The Trump administration is reportedly considering a proposal that would let workers take Social Security retirement benefits before they’re eligible to receive them in exchange for delayed benefits later.
According to the Washington Post, senior administration officials are considering one proposal that would let Americans take up to $5,000 from Social Security now to give consumers access to more money during the COVID-19 pandemic. In exchange, borrowers would need to agree to delay their benefits in the future. Workers typically have to be at least 62 and have worked and paid into the system for at least ten years in order to collect benefits.

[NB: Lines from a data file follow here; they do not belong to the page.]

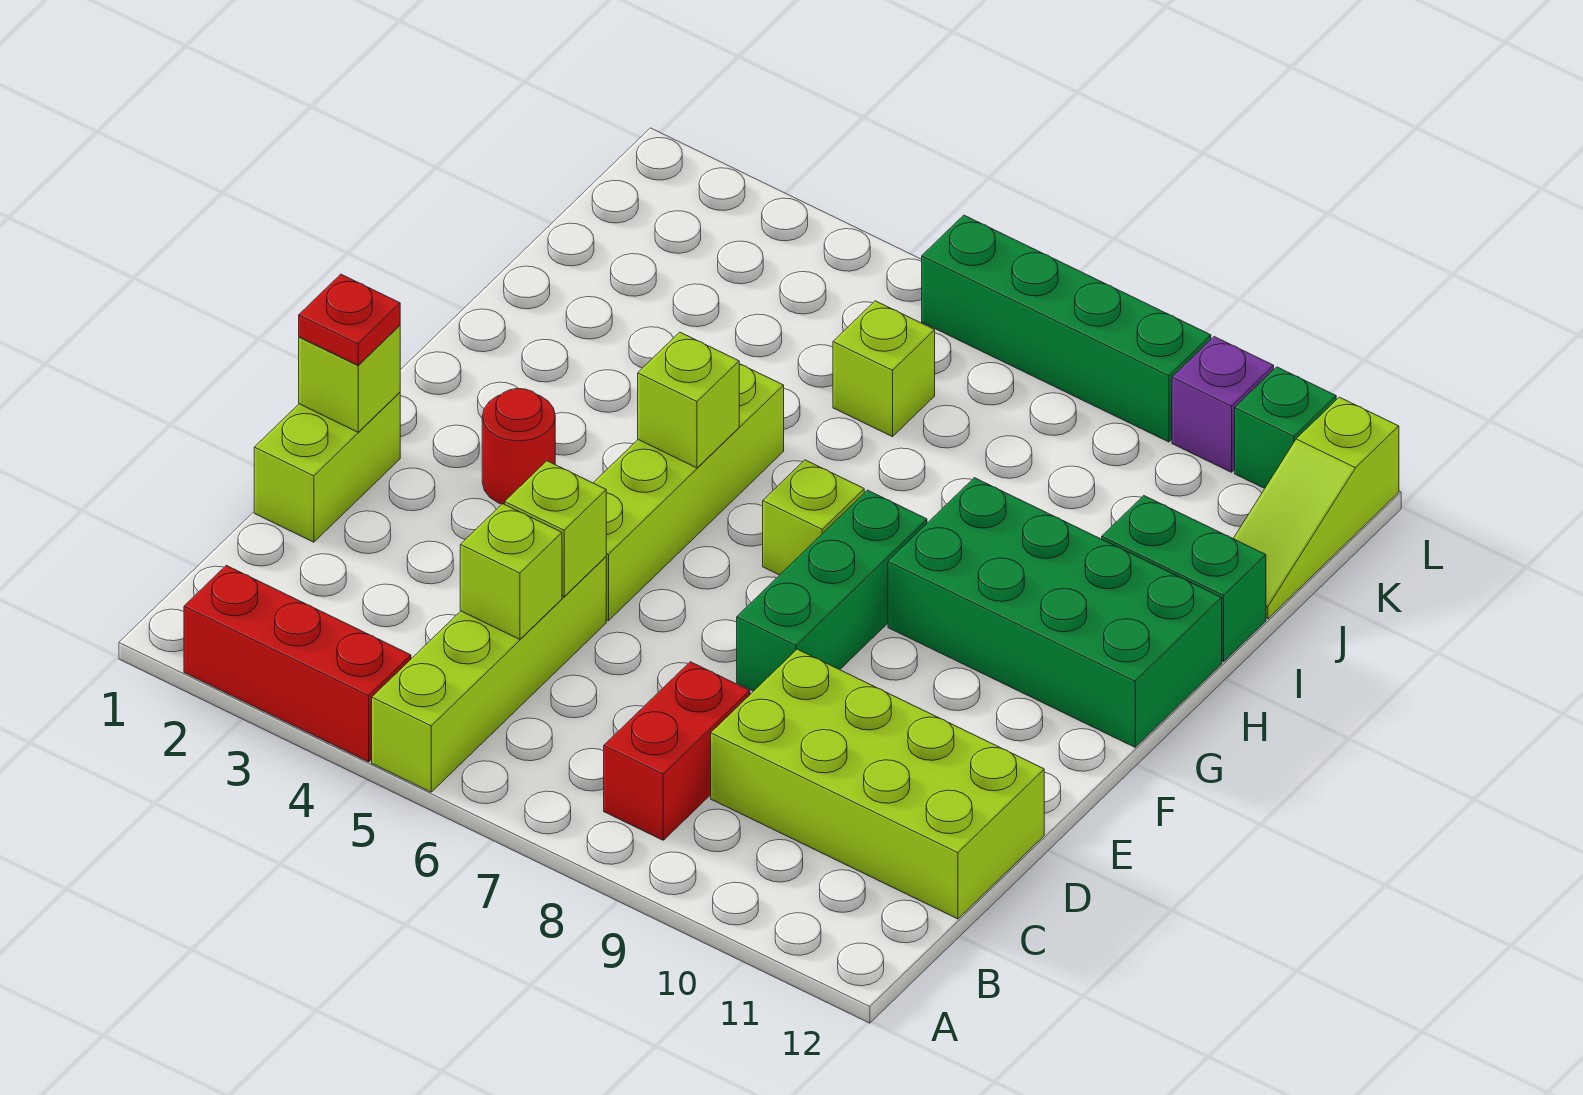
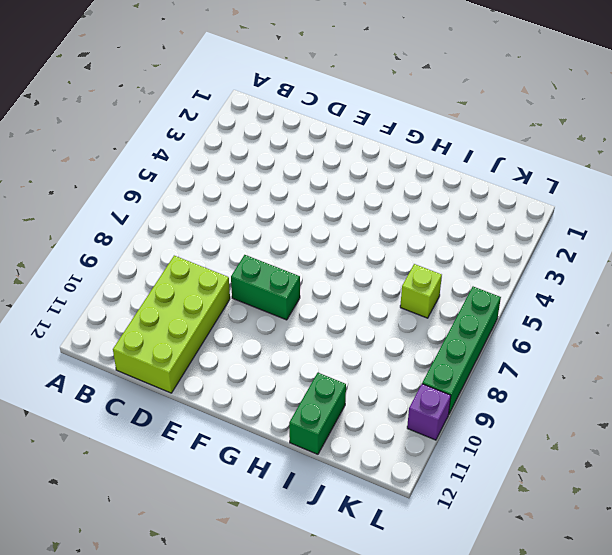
green 1x2 brick [231,255,300,320] -> green 1x3 brick [737,490,927,691]
none -> red 1x3 brick [184,565,411,762]
none -> lime 1x4 brick [372,557,606,792]
none -> red 1x2 brick [604,662,750,840]

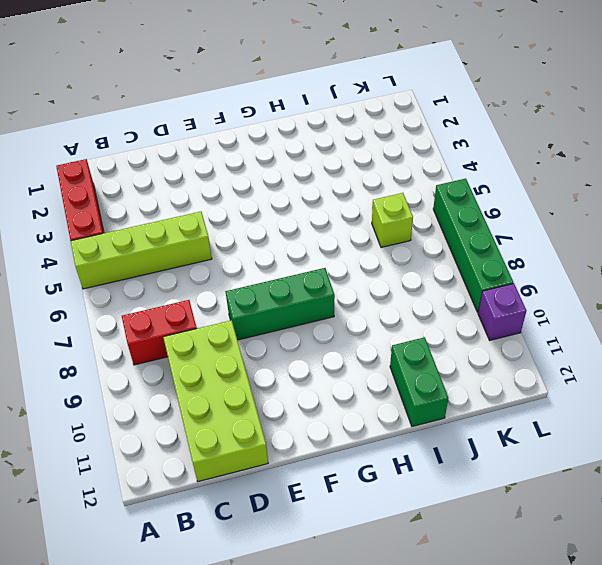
none -> lime 1x2 brick [254,392,400,542]
none -> lime 1x4 brick [594,364,784,621]
none -> red 1x1 round brick [482,389,555,504]

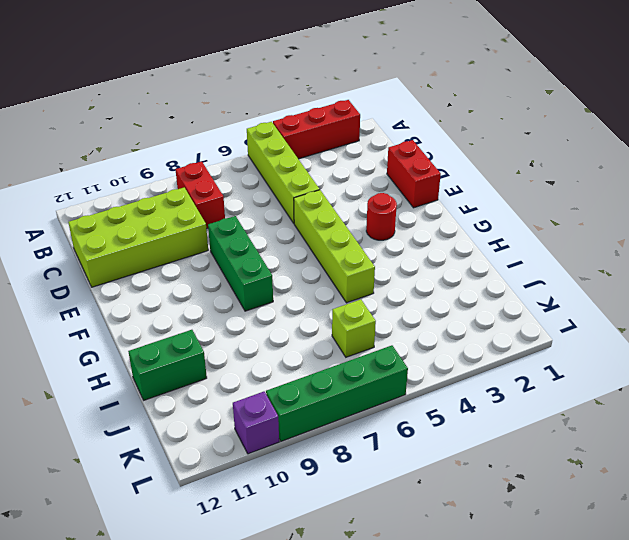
red 1x2 brick [387,140,441,208] -> lime 1x2 brick [254,392,400,542]
none -> lime 1x1 brick [763,460,864,575]
none -> green 2x4 brick [888,478,1222,747]
none -> lime 1x3 slope [1233,397,1399,619]

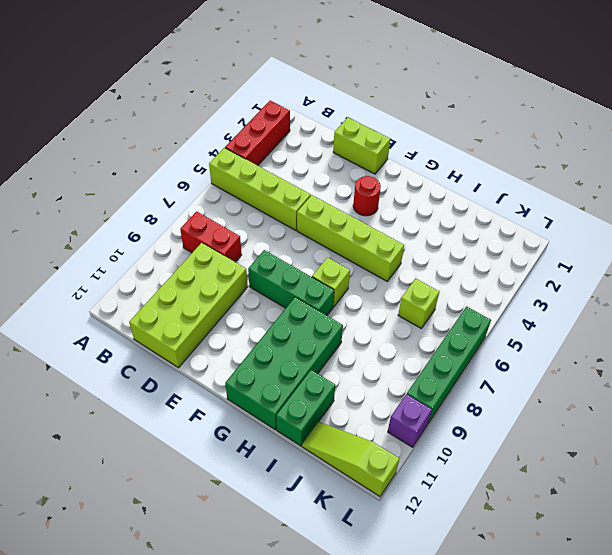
none -> green 1x1 brick [1235,367,1336,488]
none -> lime 1x1 brick [460,504,562,639]
none -> lime 1x1 brick [505,461,606,596]

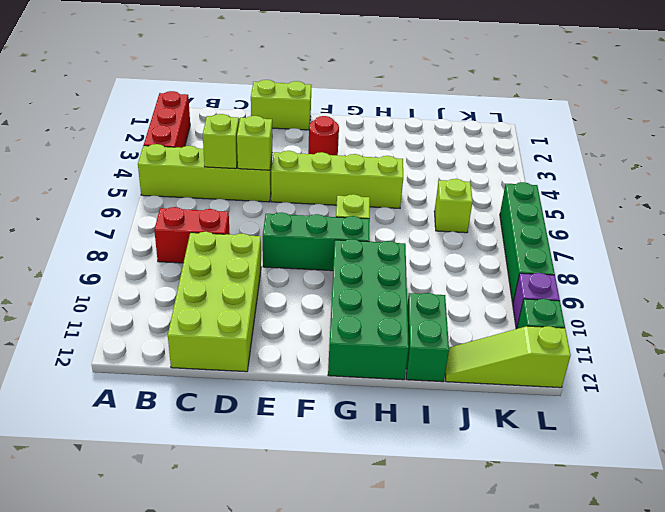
none -> lime 1x1 brick [299,325,400,432]
none -> lime 1x1 brick [638,332,739,468]
none -> red 1x1 plate [299,274,400,365]

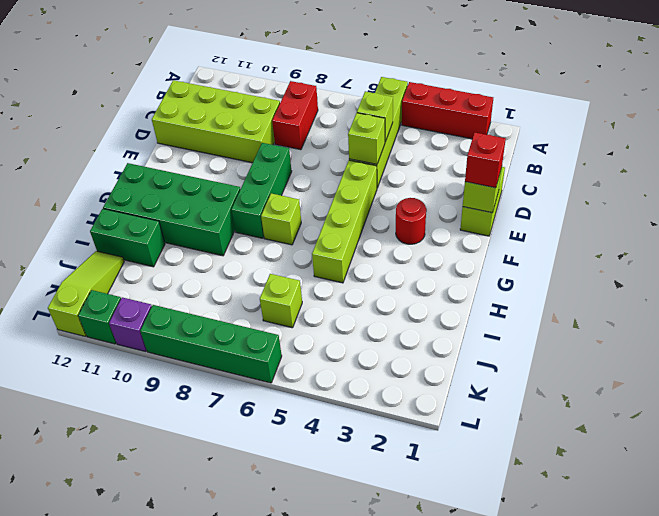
red 1x1 brick [465,133,506,188] -> red 1x1 plate [299,274,400,365]
none -> lime 1x1 brick [638,332,739,468]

The proposal was crafted by Andrew Biggs of the American Enterprise Institute and Joshua Rauh of the Hoover Institution at Stanford University. Under the plan, the $5,000 given now would be structured as a loan with a government-established interest rate that would reimburse the Social Security trust fund with interest.
White House officials have also "discussed the 'Eagle Plan,' a 29-page memo that called for an overhaul of federal retirement programs in exchange for upfront payments to some workers," according to the Post.

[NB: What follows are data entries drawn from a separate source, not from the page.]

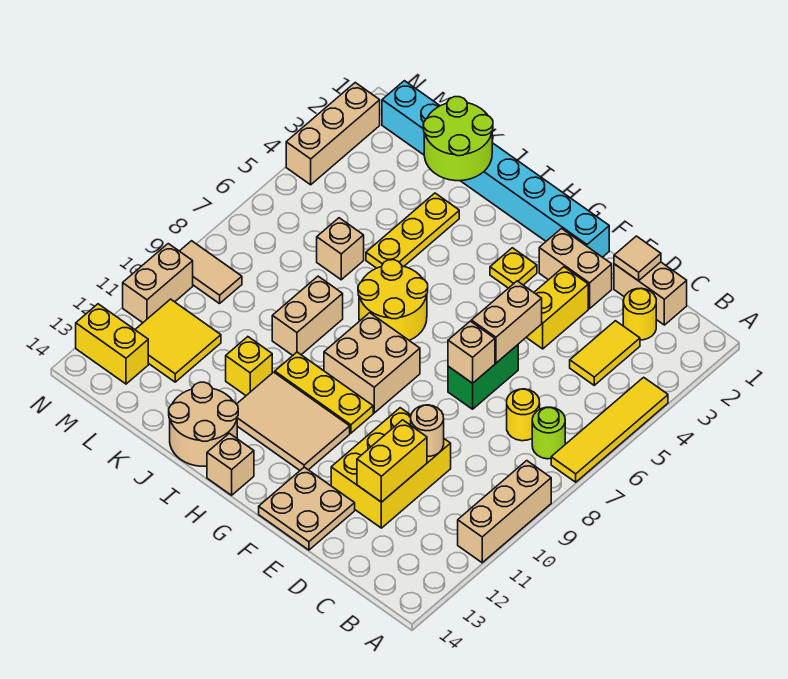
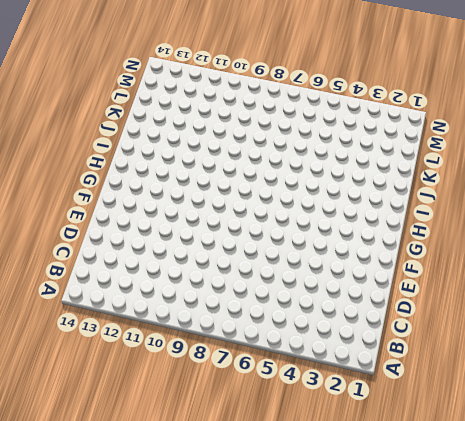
none -> yellow 1x4 tile [551,377,668,482]
none -> tan 1x3 brick [458,461,551,563]
none -> lime 1x1 round brick [532,407,565,459]
none -> tan 1x2 brick [614,262,687,325]

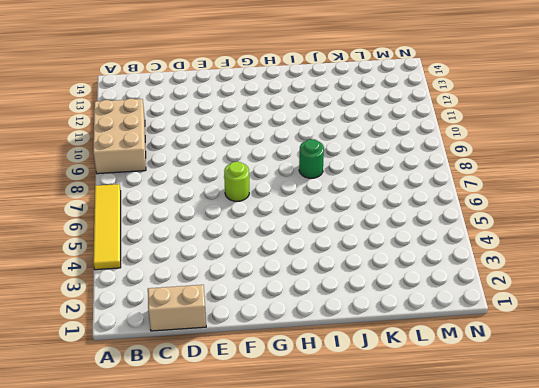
tan 2x3 brick [93,98,146,174] -> tan 1x3 brick [458,461,551,563]
lime 1x1 round brick [224,162,249,201] -> lime 1x1 round brick moved to [532,407,565,459]
green 1x1 round brick [299,139,324,178] -> none
none -> yellow 1x1 round brick [623,288,656,340]
none -> yellow 1x2 tile [570,321,640,385]
none -> yellow 1x1 round brick [507,389,540,441]
none -> yellow 2x3 brick [331,408,451,528]

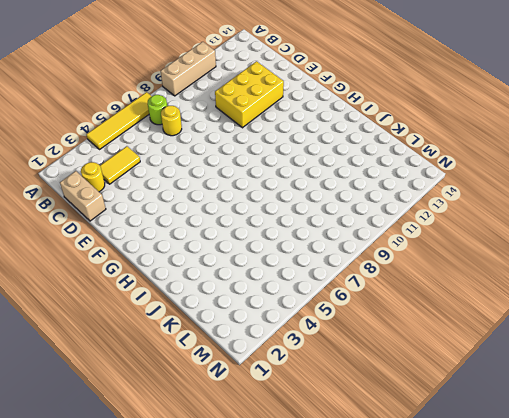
none -> tan 1x2 brick [539,229,612,309]
none -> yellow 1x2 brick [526,267,588,349]
none -> green 1x2 brick [448,345,518,409]
none -> tan 2x2 plate [259,467,355,550]

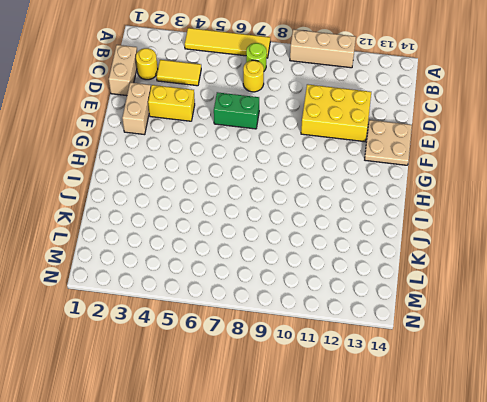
none -> cyan 1x8 brick [382,81,609,257]
none -> yellow 1x1 plate [490,248,537,288]
none -> tan 2x2 brick [324,313,420,413]
none -> yellow 1x3 plate [275,352,373,433]

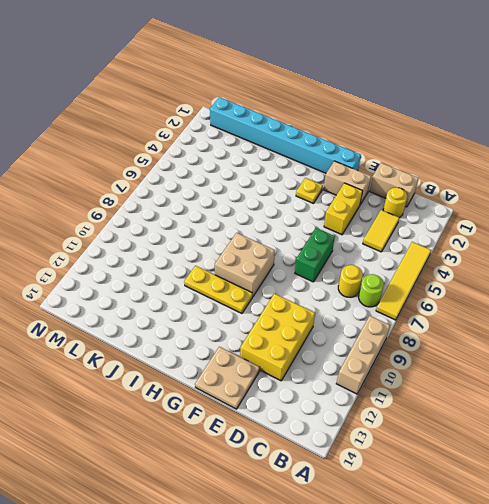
none -> tan 2x3 tile [237,372,350,470]
none -> yellow 2x2 round brick [358,260,428,341]
none -> tan 1x1 brick [207,433,254,495]
none -> tan 2x2 round brick [169,382,238,466]

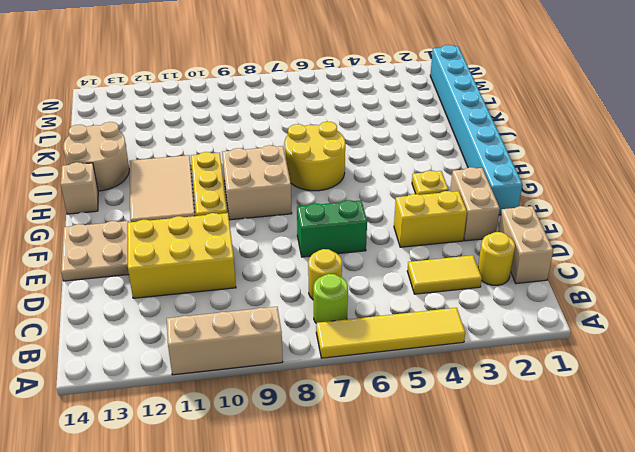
none -> yellow 1x3 plate [366,193,459,268]
none -> tan 1x2 brick [272,276,343,355]
none -> yellow 1x1 brick [226,337,272,395]
none -> tan 1x1 brick [317,218,364,280]

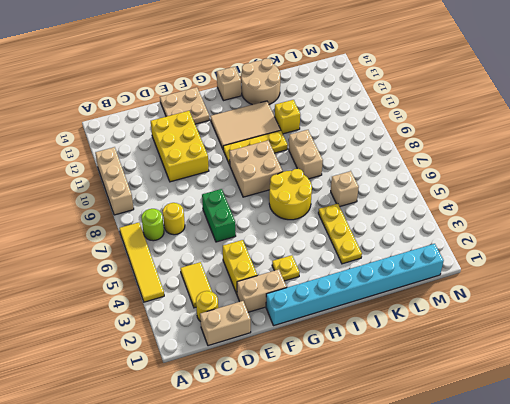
none -> yellow 2x2 tile [135,299,221,382]
none -> tan 1x2 tile [180,241,242,304]
none -> yellow 1x2 brick [76,304,148,384]
none -> tan 1x3 brick [286,83,380,185]

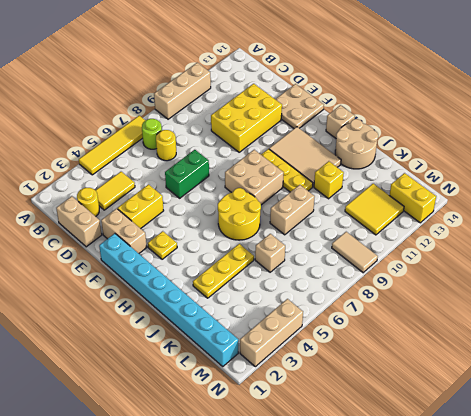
none -> tan 1x2 brick [123,244,193,323]
none -> tan 1x1 tile [614,236,661,281]
none -> tan 1x1 round brick [411,405,444,457]
none -> yellow 1x2 brick [357,420,427,502]

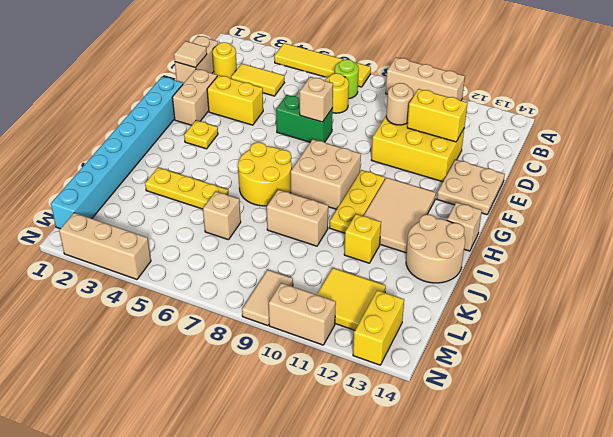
none -> tan 1x2 brick [471,281,542,363]
none -> lime 2x2 round brick [423,97,493,181]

"The proposal calls for giving Americans $10,000 upfront in exchange for curbing their federal retirement benefits, such as Social Security,” the Post said.

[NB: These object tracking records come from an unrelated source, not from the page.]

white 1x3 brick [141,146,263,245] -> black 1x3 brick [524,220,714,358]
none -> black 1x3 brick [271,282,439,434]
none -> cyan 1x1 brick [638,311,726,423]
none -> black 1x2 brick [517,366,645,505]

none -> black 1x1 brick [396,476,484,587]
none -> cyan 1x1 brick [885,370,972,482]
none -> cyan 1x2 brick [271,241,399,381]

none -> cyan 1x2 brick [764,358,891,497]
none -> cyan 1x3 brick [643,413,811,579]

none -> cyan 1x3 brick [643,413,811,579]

Social security advocates call it a ‘harebrained idea’
Social Security advocates say the Eagle Plan would "force people to choose” between going hungry today or working until they die.
"The Trump administration is obsessed with using the coronavirus crisis to undermine our Social Security system," Alex Lawson, executive director of advocacy group Social Security Works, said in a statement.
"Social Security is an earned insurance benefit. It is not a piggy bank. This plan, and any plan that raids Social Security, is a moral abomination. Instead of trying to steal the earned benefits of desperate people, the government should be sending $2,000 a month to everyone in America, as Democrats in Congress have proposed."
Meanwhile, the plan to give Americans $5,000 from Social Security now would threaten to hurt families over the long-term, said Richard Fiesta, executive director of the Alliance for Retired Americans.
“Asking working Americans to give up even one dime of their future Social Security benefits to survive today’s economic crisis is a harebrained idea that would hurt families for decades to come,” Fiesta said in a statement.
About 45 million retired workers currently rely on Social Security and have average monthly benefits totaling $1,503.